NW: Learning to be okay with silence while interviewing someone is something I’ve been learning lately. I have a tendency to want to fill the silence with another question, but I find I get some of my best reactions and statements when I just let an answer to my previous question sit for a few seconds before I go onto my next question. I also think it’s important in documentary filmmaking to always be shooting. I edit 98% of the stuff I shoot, so when I’m shooting I also have a tendency to be editing the final piece in my head. Sometimes I’ll stop shooting as much when I already feel like I have enough to make the piece work, but I’m learning that when I continue to shoot as much as possible the piece is always stronger for it.
SH: Did you shoot on your own? How long did it take from start to finish?
NW: The nights of the shoot I had a sound guy and a PA. The deal we made with the New Orleans mayor’s office was that we could ride along with the paramedics to where the patients were, but once they started working on the patient we had to turn our camera off and we couldn’t ride with the ambulance until after they dropped him/her off. So our PA just followed us around and picked us up after each scene. He also got individuals to sign release forms. We shot for a total of 2 days. We only did one ride along with the paramedics and the rest was spent getting additional interviews and b-roll. I turned the rough cut over 24 hours after we shot the ride along, and after some minor notes from TakePart we were finished about a week or so later.
SH: You usually work as a one-man-band. How was it working with a sound guy?
NW: It was a bit difficult fitting in tight places at times, but for the most part it worked seamlessly. The smallest space we were in was the back of an ambulance, and the ambulance we were in was pretty roomy so it wasn’t a problem. One thing I was concerned about at first was syncing audio in post since audio and video were recorded separately. Normally since I’m running sound myself, I can just hit record and begin shooting, but I wasn’t sure I would have time to tell the sound guy to start rolling or how we would communicate in a run and gun situation. I just told him to basically always keep rolling. I used the program PluralEyes to sync audio and it did a phenomenal job of syncing up the audio files with my video so I didn’t waste a lot of time syncing. I knew things were going to be moving very quickly, and I wanted to be ready for anything. Plus there was a budget to hire a sound guy. I knew I could have kept that extra money, but ultimately it was well worth it for the peace of mind.
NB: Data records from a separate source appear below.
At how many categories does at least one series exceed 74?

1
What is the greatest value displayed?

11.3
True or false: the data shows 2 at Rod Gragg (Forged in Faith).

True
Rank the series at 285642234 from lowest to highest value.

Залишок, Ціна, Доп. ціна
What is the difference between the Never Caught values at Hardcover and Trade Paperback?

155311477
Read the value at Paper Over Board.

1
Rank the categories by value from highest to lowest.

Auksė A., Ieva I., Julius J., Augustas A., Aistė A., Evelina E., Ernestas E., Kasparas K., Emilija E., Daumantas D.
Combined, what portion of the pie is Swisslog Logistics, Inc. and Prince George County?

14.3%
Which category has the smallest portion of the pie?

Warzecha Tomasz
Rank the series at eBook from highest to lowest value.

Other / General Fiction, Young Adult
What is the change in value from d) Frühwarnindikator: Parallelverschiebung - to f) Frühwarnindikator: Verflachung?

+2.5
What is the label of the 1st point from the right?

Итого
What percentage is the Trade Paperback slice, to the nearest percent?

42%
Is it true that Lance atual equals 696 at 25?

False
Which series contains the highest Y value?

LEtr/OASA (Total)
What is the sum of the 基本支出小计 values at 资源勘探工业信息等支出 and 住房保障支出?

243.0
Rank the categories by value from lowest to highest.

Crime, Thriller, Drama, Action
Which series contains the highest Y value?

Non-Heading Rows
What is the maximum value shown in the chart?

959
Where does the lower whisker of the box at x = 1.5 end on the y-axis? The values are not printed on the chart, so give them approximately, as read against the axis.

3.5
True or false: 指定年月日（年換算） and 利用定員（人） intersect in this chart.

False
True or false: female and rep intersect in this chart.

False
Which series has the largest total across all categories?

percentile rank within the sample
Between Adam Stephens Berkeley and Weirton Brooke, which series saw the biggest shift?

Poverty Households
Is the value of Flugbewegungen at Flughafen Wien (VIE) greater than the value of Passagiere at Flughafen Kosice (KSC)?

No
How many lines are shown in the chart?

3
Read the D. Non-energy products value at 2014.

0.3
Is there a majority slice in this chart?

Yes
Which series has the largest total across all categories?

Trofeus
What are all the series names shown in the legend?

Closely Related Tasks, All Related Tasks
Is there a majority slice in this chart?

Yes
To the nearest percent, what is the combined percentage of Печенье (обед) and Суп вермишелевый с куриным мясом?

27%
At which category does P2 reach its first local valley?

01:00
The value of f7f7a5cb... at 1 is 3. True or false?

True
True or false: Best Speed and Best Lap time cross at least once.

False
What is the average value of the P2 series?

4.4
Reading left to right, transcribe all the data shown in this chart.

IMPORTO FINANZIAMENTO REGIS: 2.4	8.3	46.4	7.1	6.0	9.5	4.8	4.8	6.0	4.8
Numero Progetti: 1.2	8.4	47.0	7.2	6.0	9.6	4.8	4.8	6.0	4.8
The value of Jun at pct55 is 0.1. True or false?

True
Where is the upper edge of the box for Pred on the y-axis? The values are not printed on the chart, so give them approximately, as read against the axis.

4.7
SH: What gear did you use?
NW: I shot on a Canon 5D Mk III and a Canon 24–70 L. I used a Glidecam for a lot of the shooting, and when I was in a tight space I also had a neck strap on the camera that I threw around my neck to help me balance the camera when I couldn’t fit the Glidecam. This is my camera set up for basically everything. I love the 5D Mk III because it’s really amazing in low light situations, and since 80% of this piece was shot at night I felt like it was the right fit.
SH: Was there a moment when you were filming and knew that you were getting great footage?
NW: The most interesting scene I filmed was when we were called to the site of a shooting. It actually turned out that while there had been a shooting, no one had been injured. So Scott and his partner were able to just hang out for a few minutes. Since they weren’t treating a patient, I was able to film the scene and Scott scoping things out. As I was getting generic b-roll of the scene, I noticed a couple of bullet rounds on the ground and pointed them out to Scott. He was able to talk to the camera about those rounds and tie it to his military experience which created my favorite scene in the entire piece. If someone had actually been injured, I never would have gotten that special moment with Scott. I think in that regard I just got kind of lucky.
Nathan is an award-winning documentary filmmaker based in the southeast U.S. His work has been seen on MSNBC, Vice, TakePart, AJ+, and PBS. He’s passionate about producing character-driven documentaries that touch on issues of social justice.